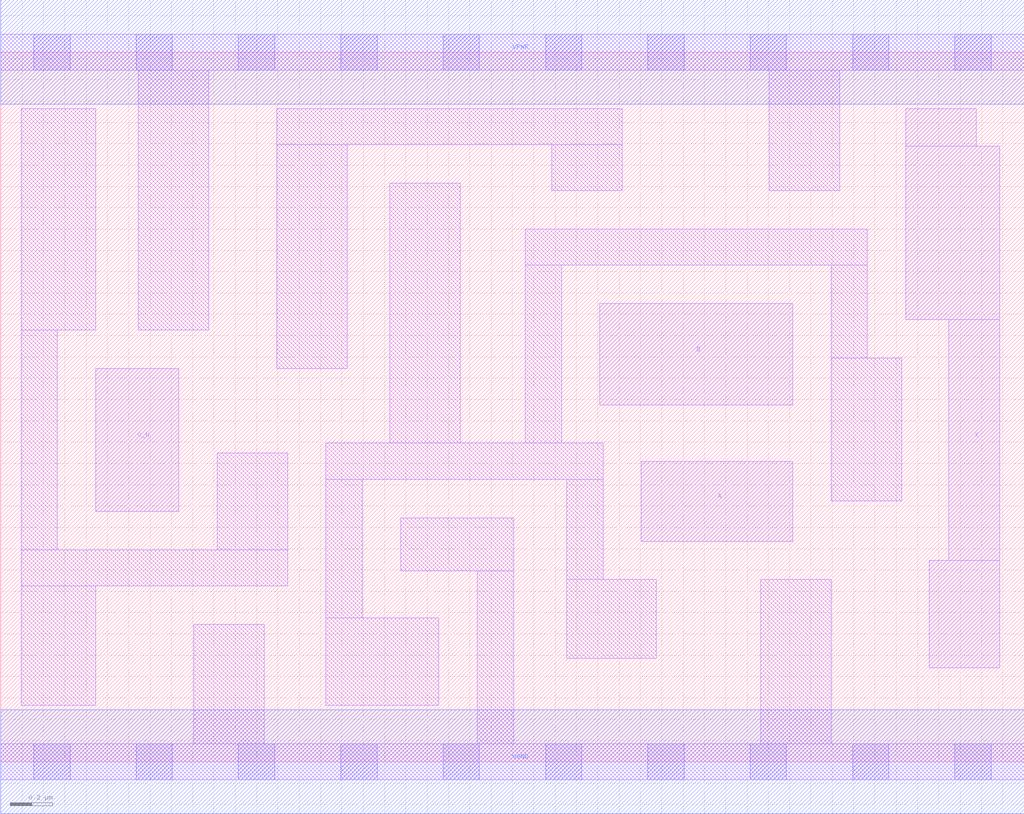
<source format=lef>
# Copyright 2020 The SkyWater PDK Authors
#
# Licensed under the Apache License, Version 2.0 (the "License");
# you may not use this file except in compliance with the License.
# You may obtain a copy of the License at
#
#     https://www.apache.org/licenses/LICENSE-2.0
#
# Unless required by applicable law or agreed to in writing, software
# distributed under the License is distributed on an "AS IS" BASIS,
# WITHOUT WARRANTIES OR CONDITIONS OF ANY KIND, either express or implied.
# See the License for the specific language governing permissions and
# limitations under the License.
#
# SPDX-License-Identifier: Apache-2.0

VERSION 5.7 ;
  NAMESCASESENSITIVE ON ;
  NOWIREEXTENSIONATPIN ON ;
  DIVIDERCHAR "/" ;
  BUSBITCHARS "[]" ;
UNITS
  DATABASE MICRONS 200 ;
END UNITS
MACRO sky130_fd_sc_lp__or3b_lp
  CLASS CORE ;
  SOURCE USER ;
  FOREIGN sky130_fd_sc_lp__or3b_lp ;
  ORIGIN  0.000000  0.000000 ;
  SIZE  4.800000 BY  3.330000 ;
  SYMMETRY X Y R90 ;
  SITE unit ;
  PIN A
    ANTENNAGATEAREA  0.376000 ;
    DIRECTION INPUT ;
    USE SIGNAL ;
    PORT
      LAYER li1 ;
        RECT 3.005000 1.035000 3.715000 1.410000 ;
    END
  END A
  PIN B
    ANTENNAGATEAREA  0.376000 ;
    DIRECTION INPUT ;
    USE SIGNAL ;
    PORT
      LAYER li1 ;
        RECT 2.810000 1.675000 3.715000 2.150000 ;
    END
  END B
  PIN C_N
    ANTENNAGATEAREA  0.376000 ;
    DIRECTION INPUT ;
    USE SIGNAL ;
    PORT
      LAYER li1 ;
        RECT 0.445000 1.175000 0.835000 1.845000 ;
    END
  END C_N
  PIN X
    ANTENNADIFFAREA  0.404700 ;
    DIRECTION OUTPUT ;
    USE SIGNAL ;
    PORT
      LAYER li1 ;
        RECT 4.245000 2.075000 4.685000 2.890000 ;
        RECT 4.245000 2.890000 4.575000 3.065000 ;
        RECT 4.355000 0.440000 4.685000 0.945000 ;
        RECT 4.445000 0.945000 4.685000 2.075000 ;
    END
  END X
  PIN VGND
    DIRECTION INOUT ;
    USE GROUND ;
    PORT
      LAYER met1 ;
        RECT 0.000000 -0.245000 4.800000 0.245000 ;
    END
  END VGND
  PIN VPWR
    DIRECTION INOUT ;
    USE POWER ;
    PORT
      LAYER met1 ;
        RECT 0.000000 3.085000 4.800000 3.575000 ;
    END
  END VPWR
  OBS
    LAYER li1 ;
      RECT 0.000000 -0.085000 4.800000 0.085000 ;
      RECT 0.000000  3.245000 4.800000 3.415000 ;
      RECT 0.095000  0.265000 0.445000 0.825000 ;
      RECT 0.095000  0.825000 1.345000 0.995000 ;
      RECT 0.095000  0.995000 0.265000 2.025000 ;
      RECT 0.095000  2.025000 0.445000 3.065000 ;
      RECT 0.645000  2.025000 0.975000 3.245000 ;
      RECT 0.905000  0.085000 1.235000 0.645000 ;
      RECT 1.015000  0.995000 1.345000 1.450000 ;
      RECT 1.295000  1.845000 1.625000 2.895000 ;
      RECT 1.295000  2.895000 2.915000 3.065000 ;
      RECT 1.525000  0.265000 2.055000 0.675000 ;
      RECT 1.525000  0.675000 1.695000 1.325000 ;
      RECT 1.525000  1.325000 2.825000 1.495000 ;
      RECT 1.825000  1.495000 2.155000 2.715000 ;
      RECT 1.875000  0.895000 2.405000 1.145000 ;
      RECT 2.235000  0.085000 2.405000 0.895000 ;
      RECT 2.460000  1.495000 2.630000 2.330000 ;
      RECT 2.460000  2.330000 4.065000 2.500000 ;
      RECT 2.585000  2.680000 2.915000 2.895000 ;
      RECT 2.655000  0.485000 3.075000 0.855000 ;
      RECT 2.655000  0.855000 2.825000 1.325000 ;
      RECT 3.565000  0.085000 3.895000 0.855000 ;
      RECT 3.605000  2.680000 3.935000 3.245000 ;
      RECT 3.895000  1.225000 4.225000 1.895000 ;
      RECT 3.895000  1.895000 4.065000 2.330000 ;
    LAYER mcon ;
      RECT 0.155000 -0.085000 0.325000 0.085000 ;
      RECT 0.155000  3.245000 0.325000 3.415000 ;
      RECT 0.635000 -0.085000 0.805000 0.085000 ;
      RECT 0.635000  3.245000 0.805000 3.415000 ;
      RECT 1.115000 -0.085000 1.285000 0.085000 ;
      RECT 1.115000  3.245000 1.285000 3.415000 ;
      RECT 1.595000 -0.085000 1.765000 0.085000 ;
      RECT 1.595000  3.245000 1.765000 3.415000 ;
      RECT 2.075000 -0.085000 2.245000 0.085000 ;
      RECT 2.075000  3.245000 2.245000 3.415000 ;
      RECT 2.555000 -0.085000 2.725000 0.085000 ;
      RECT 2.555000  3.245000 2.725000 3.415000 ;
      RECT 3.035000 -0.085000 3.205000 0.085000 ;
      RECT 3.035000  3.245000 3.205000 3.415000 ;
      RECT 3.515000 -0.085000 3.685000 0.085000 ;
      RECT 3.515000  3.245000 3.685000 3.415000 ;
      RECT 3.995000 -0.085000 4.165000 0.085000 ;
      RECT 3.995000  3.245000 4.165000 3.415000 ;
      RECT 4.475000 -0.085000 4.645000 0.085000 ;
      RECT 4.475000  3.245000 4.645000 3.415000 ;
  END
END sky130_fd_sc_lp__or3b_lp

</source>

********

* **About this task**:
The exact lines of the material above starting at the one that contains "4.800000 3.415000 ;" and ending at the one that contains "2.825000 1.325000 ;" are what to retype; leave out everything else.

* **Exercise answer**:
      RECT 0.000000  3.245000 4.800000 3.415000 ;
      RECT 0.095000  0.265000 0.445000 0.825000 ;
      RECT 0.095000  0.825000 1.345000 0.995000 ;
      RECT 0.095000  0.995000 0.265000 2.025000 ;
      RECT 0.095000  2.025000 0.445000 3.065000 ;
      RECT 0.645000  2.025000 0.975000 3.245000 ;
      RECT 0.905000  0.085000 1.235000 0.645000 ;
      RECT 1.015000  0.995000 1.345000 1.450000 ;
      RECT 1.295000  1.845000 1.625000 2.895000 ;
      RECT 1.295000  2.895000 2.915000 3.065000 ;
      RECT 1.525000  0.265000 2.055000 0.675000 ;
      RECT 1.525000  0.675000 1.695000 1.325000 ;
      RECT 1.525000  1.325000 2.825000 1.495000 ;
      RECT 1.825000  1.495000 2.155000 2.715000 ;
      RECT 1.875000  0.895000 2.405000 1.145000 ;
      RECT 2.235000  0.085000 2.405000 0.895000 ;
      RECT 2.460000  1.495000 2.630000 2.330000 ;
      RECT 2.460000  2.330000 4.065000 2.500000 ;
      RECT 2.585000  2.680000 2.915000 2.895000 ;
      RECT 2.655000  0.485000 3.075000 0.855000 ;
      RECT 2.655000  0.855000 2.825000 1.325000 ;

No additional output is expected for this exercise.